┌─ Material supplied

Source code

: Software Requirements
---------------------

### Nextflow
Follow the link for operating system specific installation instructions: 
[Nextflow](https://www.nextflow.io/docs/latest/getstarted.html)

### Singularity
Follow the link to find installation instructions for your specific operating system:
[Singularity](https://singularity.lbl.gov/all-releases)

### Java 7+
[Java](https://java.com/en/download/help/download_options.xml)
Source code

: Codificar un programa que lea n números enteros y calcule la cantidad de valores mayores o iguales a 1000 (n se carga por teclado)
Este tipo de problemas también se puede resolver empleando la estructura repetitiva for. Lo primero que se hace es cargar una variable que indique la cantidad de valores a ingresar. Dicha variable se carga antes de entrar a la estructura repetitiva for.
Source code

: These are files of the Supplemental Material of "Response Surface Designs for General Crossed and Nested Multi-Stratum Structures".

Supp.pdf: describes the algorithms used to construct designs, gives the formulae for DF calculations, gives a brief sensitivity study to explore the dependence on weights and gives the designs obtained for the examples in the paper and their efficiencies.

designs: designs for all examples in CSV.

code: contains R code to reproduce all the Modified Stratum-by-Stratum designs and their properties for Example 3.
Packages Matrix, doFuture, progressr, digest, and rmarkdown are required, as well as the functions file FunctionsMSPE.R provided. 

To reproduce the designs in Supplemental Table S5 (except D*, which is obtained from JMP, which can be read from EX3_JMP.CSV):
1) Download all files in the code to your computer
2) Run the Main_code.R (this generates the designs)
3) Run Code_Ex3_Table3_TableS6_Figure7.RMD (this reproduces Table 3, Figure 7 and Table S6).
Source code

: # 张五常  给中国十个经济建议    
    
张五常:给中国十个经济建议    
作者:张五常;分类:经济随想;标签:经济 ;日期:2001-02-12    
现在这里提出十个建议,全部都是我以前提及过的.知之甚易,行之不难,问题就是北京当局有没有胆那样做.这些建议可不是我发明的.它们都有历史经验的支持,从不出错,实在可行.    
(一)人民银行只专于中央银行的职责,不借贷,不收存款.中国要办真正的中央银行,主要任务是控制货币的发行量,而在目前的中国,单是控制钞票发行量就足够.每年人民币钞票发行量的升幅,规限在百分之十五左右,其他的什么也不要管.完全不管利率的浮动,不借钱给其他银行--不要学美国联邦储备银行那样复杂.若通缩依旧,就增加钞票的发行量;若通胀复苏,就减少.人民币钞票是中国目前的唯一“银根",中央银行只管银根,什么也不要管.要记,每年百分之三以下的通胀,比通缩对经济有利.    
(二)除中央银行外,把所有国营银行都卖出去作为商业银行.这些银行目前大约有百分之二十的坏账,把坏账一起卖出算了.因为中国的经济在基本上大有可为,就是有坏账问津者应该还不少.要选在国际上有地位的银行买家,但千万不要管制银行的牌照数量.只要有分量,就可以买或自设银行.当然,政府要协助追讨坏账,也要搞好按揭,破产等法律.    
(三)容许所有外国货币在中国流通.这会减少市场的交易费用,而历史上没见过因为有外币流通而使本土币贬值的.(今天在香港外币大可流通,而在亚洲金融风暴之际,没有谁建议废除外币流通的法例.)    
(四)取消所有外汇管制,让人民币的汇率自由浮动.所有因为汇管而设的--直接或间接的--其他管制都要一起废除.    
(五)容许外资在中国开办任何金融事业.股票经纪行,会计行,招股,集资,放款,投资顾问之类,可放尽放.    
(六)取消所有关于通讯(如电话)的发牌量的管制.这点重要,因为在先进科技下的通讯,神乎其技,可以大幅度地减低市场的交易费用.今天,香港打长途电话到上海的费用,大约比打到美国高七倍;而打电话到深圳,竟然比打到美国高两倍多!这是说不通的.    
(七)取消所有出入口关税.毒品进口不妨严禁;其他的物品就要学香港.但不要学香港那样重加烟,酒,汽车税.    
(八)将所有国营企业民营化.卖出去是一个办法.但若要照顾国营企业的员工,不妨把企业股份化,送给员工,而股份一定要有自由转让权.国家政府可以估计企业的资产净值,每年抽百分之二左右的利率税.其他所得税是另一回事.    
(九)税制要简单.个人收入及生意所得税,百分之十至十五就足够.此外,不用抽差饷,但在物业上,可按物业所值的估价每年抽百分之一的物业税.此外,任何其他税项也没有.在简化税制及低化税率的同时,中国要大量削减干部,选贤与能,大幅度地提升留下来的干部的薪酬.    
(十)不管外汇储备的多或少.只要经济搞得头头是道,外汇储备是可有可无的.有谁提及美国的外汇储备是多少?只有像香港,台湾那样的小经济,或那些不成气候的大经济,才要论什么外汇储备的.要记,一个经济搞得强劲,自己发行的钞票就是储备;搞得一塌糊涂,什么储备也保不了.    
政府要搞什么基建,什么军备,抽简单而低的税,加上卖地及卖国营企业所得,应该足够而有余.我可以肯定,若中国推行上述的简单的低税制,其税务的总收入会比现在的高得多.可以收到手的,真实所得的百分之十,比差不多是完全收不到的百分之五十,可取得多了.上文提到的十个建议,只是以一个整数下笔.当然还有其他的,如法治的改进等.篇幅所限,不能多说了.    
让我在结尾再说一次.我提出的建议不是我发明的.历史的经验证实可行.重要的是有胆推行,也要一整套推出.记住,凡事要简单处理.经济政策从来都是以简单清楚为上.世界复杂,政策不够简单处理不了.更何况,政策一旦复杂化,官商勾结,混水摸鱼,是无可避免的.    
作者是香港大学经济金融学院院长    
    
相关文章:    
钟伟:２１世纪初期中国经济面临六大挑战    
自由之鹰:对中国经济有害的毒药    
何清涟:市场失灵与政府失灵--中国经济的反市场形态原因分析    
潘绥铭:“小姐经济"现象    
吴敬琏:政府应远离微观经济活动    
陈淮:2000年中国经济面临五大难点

└─

■ What you have to do: Please copy out the material from the line with "### Singularity" up to and including the line with "These are files", keeping every line unchanged.

■ The completed task:
### Singularity
Follow the link to find installation instructions for your specific operating system:
[Singularity](https://singularity.lbl.gov/all-releases)

### Java 7+
[Java](https://java.com/en/download/help/download_options.xml)
Source code

: Codificar un programa que lea n números enteros y calcule la cantidad de valores mayores o iguales a 1000 (n se carga por teclado)
Este tipo de problemas también se puede resolver empleando la estructura repetitiva for. Lo primero que se hace es cargar una variable que indique la cantidad de valores a ingresar. Dicha variable se carga antes de entrar a la estructura repetitiva for.
Source code

: These are files of the Supplemental Material of "Response Surface Designs for General Crossed and Nested Multi-Stratum Structures".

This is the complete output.